- Document extract -
*****

Well.... the thing that I had been hoping to see for some time now happened yesterday... Oracle, IBM, Sybase, Siebel, BEA, SAP and IONA announced support for the Service Component Architecture (SCA). SCA is at the heart of WebSphere Process Server and so I've been exposed to this technology for some time now.
Why do we need SCA? What problem does it solve? What's wrong with WS-*? JAX-RPC? J2EE? etc, etc, etc.
The links above are worth looking at for the "official answer" - and the reasons are good. However, the motivation for SCA that I give is usually as follows. I'm not claiming this is the real reason it was invented or that this is necessarily the most important aspect but I've found it useful for my own internal thinking.
So here goes....
Let's imagine we're starting a new development project. We've heard all about SOA... perhaps there is even an existing SOA initiative in our organisation. Perhaps several key services have already been exposed (and advertised) as reusable services. Perhaps there is even some governance in place around them. Excellent.
We start to design our system and we realise we can use these services in our application. That is: we will be building a composite application that contains both new code and invocations of existing code... we will orchestrate the execution of services hosted elsewhere if you like.
Two immediate technical questions arise. 1) How do we invoke these services? 2) How do we build our own application such that it isn't monolithic but can, in turn, provide services to other users in the enterprise?
Today, the answer to the first question will vary based on who you speak to. But the answer usually comes down to some API (JAX-RPC? JMS? EJB calls? whatever...) and some meta-language for describing the service (WSDL?). This is just fine... as long as you're happy to treat these services as end-points.

*****

- Information provided -
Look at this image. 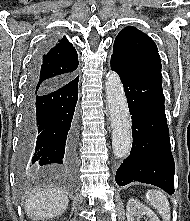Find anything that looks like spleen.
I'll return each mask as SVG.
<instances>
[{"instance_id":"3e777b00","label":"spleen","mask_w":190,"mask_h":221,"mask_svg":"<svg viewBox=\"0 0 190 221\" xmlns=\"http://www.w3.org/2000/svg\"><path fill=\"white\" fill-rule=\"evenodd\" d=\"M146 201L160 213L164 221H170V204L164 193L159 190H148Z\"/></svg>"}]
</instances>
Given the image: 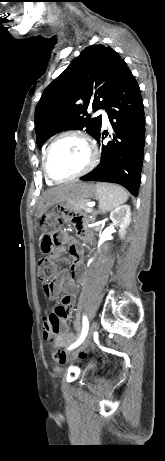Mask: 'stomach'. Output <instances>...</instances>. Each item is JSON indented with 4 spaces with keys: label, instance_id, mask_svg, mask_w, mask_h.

*****

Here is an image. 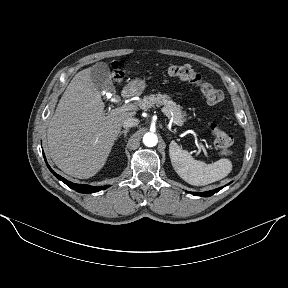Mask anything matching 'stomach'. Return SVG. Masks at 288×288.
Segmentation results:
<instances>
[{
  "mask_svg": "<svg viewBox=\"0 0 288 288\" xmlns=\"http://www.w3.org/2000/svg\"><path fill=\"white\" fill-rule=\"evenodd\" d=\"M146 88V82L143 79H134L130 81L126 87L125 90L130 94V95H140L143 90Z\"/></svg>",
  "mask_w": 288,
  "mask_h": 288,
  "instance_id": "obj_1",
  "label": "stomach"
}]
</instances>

*****

- Complete the following -
**1.** In the SCA post, copy the words from "Why do we need" up to and including "own internal thinking.", swapping "SCA" for "Service Component Architecture".
**2.** Carry on the SCA post from the point where it stops.
The lines don't matter for any of this.

- Solved tasks -
**1.**
Why do we need Service Component Architecture? What problem does it solve? What's wrong with WS-*? JAX-RPC? J2EE? etc, etc, etc.
The links above are worth looking at for the "official answer" - and the reasons are good. However, the motivation for Service Component Architecture that I give is usually as follows. I'm not claiming this is the real reason it was invented or that this is necessarily the most important aspect but I've found it useful for my own internal thinking.

**2.**
But what happens when we look at our own piece of development work? It is likely that we will be trying to build a modular solution which consists of various "chunks" of functionality and we may even wish to regard these pieces of functionality as services in themselves. That is: we will use this new functionality but it's sufficiently coarse-grained to make parts of it suitable for exposing to other users in time.
The big problem, however, is that these components are not just end-points.... they are components that provide both a service and which have dependencies. This is a problem since we're writing this application! It's up to us to satisfy these dependencies.
What SCA does is allow us to write our applications as we always have done if we choose (Session Beans, chunks of java, whatever makes sense for each component) and attach a descriptor to each component in the application which contains several pieces of information: the interface provided by this component and the interfaces it needs to call in order to perform its work. This descriptor contains other information but these two aspects (the interfaces and references) are the key.
They are key because it means we now have a consistent way to build and package components that provide and consume services. Even better, since we now have a useful descriptor for each component, we can create tooling to facilitate the building of such applications - the descriptor (the ".component file") tells the tooling all it needs to know to allow users to "wire" components together.
Now, a secondary benefit of this is that we now have a unified API for invoking services (a component merely says to the runtime "give me the service which implements this interface that I am dependent on - and wired to" and the runtime is responsible for taking care of the invocation, regardless of the actual technology in use). However, this benefit really is secondary.
So, to my mind, the big step forward with SCA is not the "extra layer" or the "unified API". Rather, it's the fact that we now have way of describing components and for wiring them together to build composite applications that is consistent whether we're programming "in the large" or "in the small" - and which extends service-orientation from the end-points into the heart of an application in a unified manner.
Of course, not everybody seems to think this is a good idea :-)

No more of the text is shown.